> [TASK PROMPT]:
Leave the pictures aside and copy all the data exactly.
━━━━━━━━━━
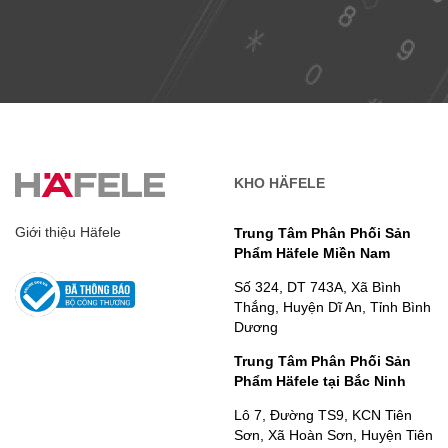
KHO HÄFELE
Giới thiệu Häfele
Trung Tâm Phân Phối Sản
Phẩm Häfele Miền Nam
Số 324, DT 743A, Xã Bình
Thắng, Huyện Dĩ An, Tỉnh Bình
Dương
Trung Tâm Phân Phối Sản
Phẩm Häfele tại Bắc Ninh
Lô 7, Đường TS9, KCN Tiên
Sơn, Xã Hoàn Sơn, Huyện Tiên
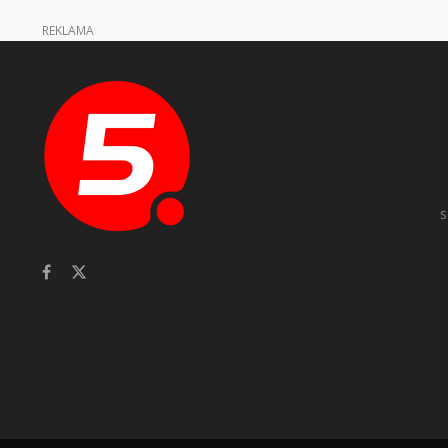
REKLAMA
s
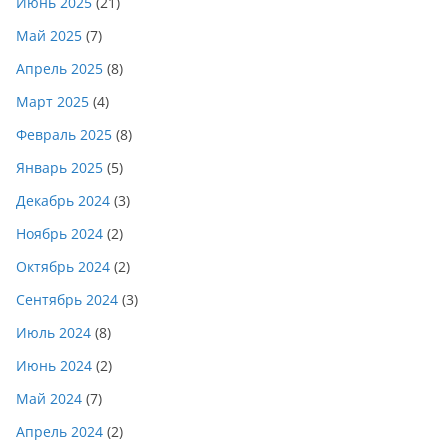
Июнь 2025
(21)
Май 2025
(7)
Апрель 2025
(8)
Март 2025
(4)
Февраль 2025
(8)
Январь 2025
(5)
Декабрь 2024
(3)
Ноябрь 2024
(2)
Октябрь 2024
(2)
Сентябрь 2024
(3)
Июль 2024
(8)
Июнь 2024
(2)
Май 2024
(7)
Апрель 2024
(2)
━━━━━━━━━━
> [TASK ANSWER]:
KHO HÄFELE
Giới thiệu Häfele
Trung Tâm Phân Phối Sản
Phẩm Häfele Miền Nam
Số 324, DT 743A, Xã Bình
Thắng, Huyện Dĩ An, Tỉnh Bình
Dương
Trung Tâm Phân Phối Sản
Phẩm Häfele tại Bắc Ninh
Lô 7, Đường TS9, KCN Tiên
Sơn, Xã Hoàn Sơn, Huyện Tiên
REKLAMA
s
Июнь 2025
(21)
Май 2025
(7)
Апрель 2025
(8)
Март 2025
(4)
Февраль 2025
(8)
Январь 2025
(5)
Декабрь 2024
(3)
Ноябрь 2024
(2)
Октябрь 2024
(2)
Сентябрь 2024
(3)
Июль 2024
(8)
Июнь 2024
(2)
Май 2024
(7)
Апрель 2024
(2)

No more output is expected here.